Brown and Boeckner, who are joined in Operators by keyboardist Devojka, first met in Los Angeles in the fall of 2011, where the musicians gathered with Spoon frontman Britt Daniel to begin work on Divine Fits' 2012 debut, A Thing Called Divine Fits. The two hit it off immediately, and though they have only known one another for a few years, it feels like much longer, "but in a good way," Brown insisted.
It's not surprising, considering both appear to be fueled by a similar sense of musical discovery. While Brown cut his teeth drumming with garage-punks like Gaunt and New Bomb Turks, in more recent years he's been drawn to comparatively minimalist, groove-oriented drummers like Alan Myers of Devo and Afrobeat pioneer Tony Allen - influences that bled into his work with RJD2. Boeckner, in turn, has adopted reinvention as something of a personal creed, flitting from Wolf Parade's ambitious rock to the electro-pop of Handsome Furs to the comparatively restrained indie-rock stylings of Divine Fits, which will likely regroup to begin work on its sophomore album sometime next year ("That band is too much fun not to do it," the singer said).
"If you've been playing music for a while … the tendency is to keep going back to these things you're good at or you're comfortable with," Boeckner said. "And if you push yourself out of that you can have that feeling of discovery you had when you started your first band, where it's like, 'Oh shit! My fingers are doing this!'"
Boeckner, however, doesn't view Operators as a musical departure, instead describing the trio as a synthesis of everything he's done musically up to this point in his career.
"I don't feel like I'm bored of rock music and this is just some kind of diversion," he said. "Operators includes all of the elements I've always liked: analog synths, live drums, a little bit of guitar and some singing. I was trying to mash everything all up together … and see what we come up with."
Though the roots of the band stretch back to early 2012 - in an interview at that time Boeckner mentioned launching a then-under-wraps, dance-influenced project that was "less EDM and more [Italian electronic musician] Giorgio Moroder" - the trio didn't begin work on its debut until last December, gathering for recording sessions in the basement of Brown's home.

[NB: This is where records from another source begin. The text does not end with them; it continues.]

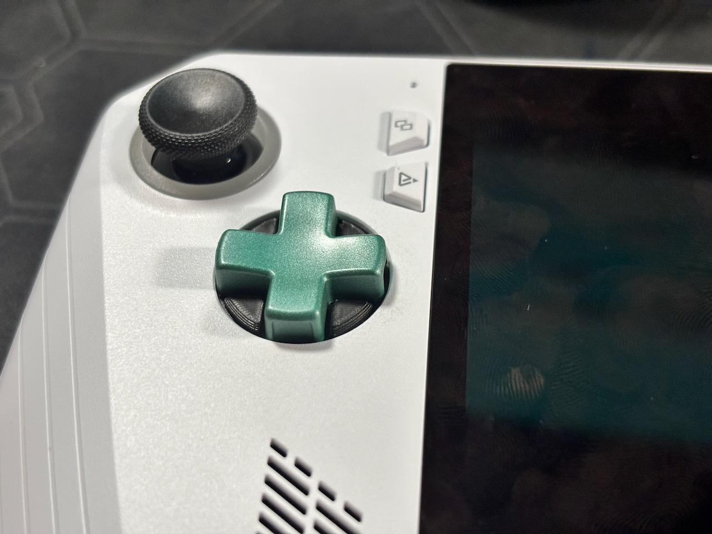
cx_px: 356
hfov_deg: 36.8
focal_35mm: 52
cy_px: 267
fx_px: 1070
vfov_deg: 28.0
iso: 250
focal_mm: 5.96
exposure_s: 1/40
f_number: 1.6
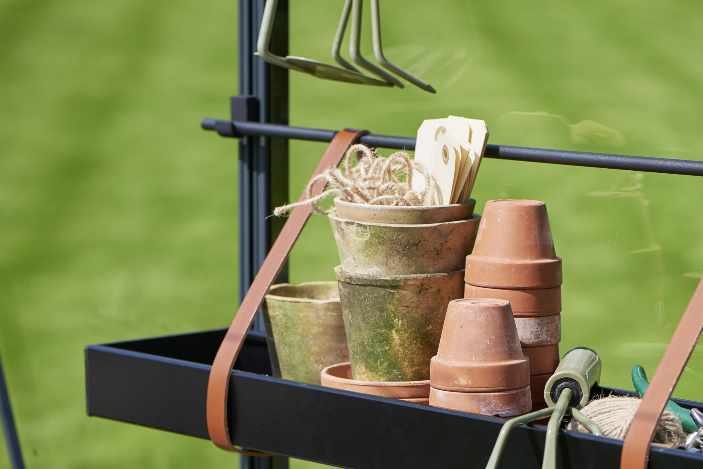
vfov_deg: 8.5
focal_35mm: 161
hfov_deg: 12.7
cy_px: 288
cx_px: 530
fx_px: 3145
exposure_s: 1/320
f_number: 6.3
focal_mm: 105
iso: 100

Initially, the songs recorded during these sessions were intended to make up a separate EP, but a combination of timing and the quality of the work led the musicians to hold the material for the still-untitled full-length.
"There's a lot of midnights with a bottle of wine and Dan in front of a SM7 [microphone] that ended up on the album," Brown said. "We couldn't beat [those recordings]. There's something about what you do when you think nobody is going to be listening and there are no stakes to it that lets you relax."
Even so, both musicians are fully aware Operators might have something of a built-in audience, in spite of its relatively shallow roots.
"We might be starting over, but we're not clawing our way from the bottom," Brown said. "We have resources based on the time we've spent [in other bands], and that's something we definitely don't take for granted."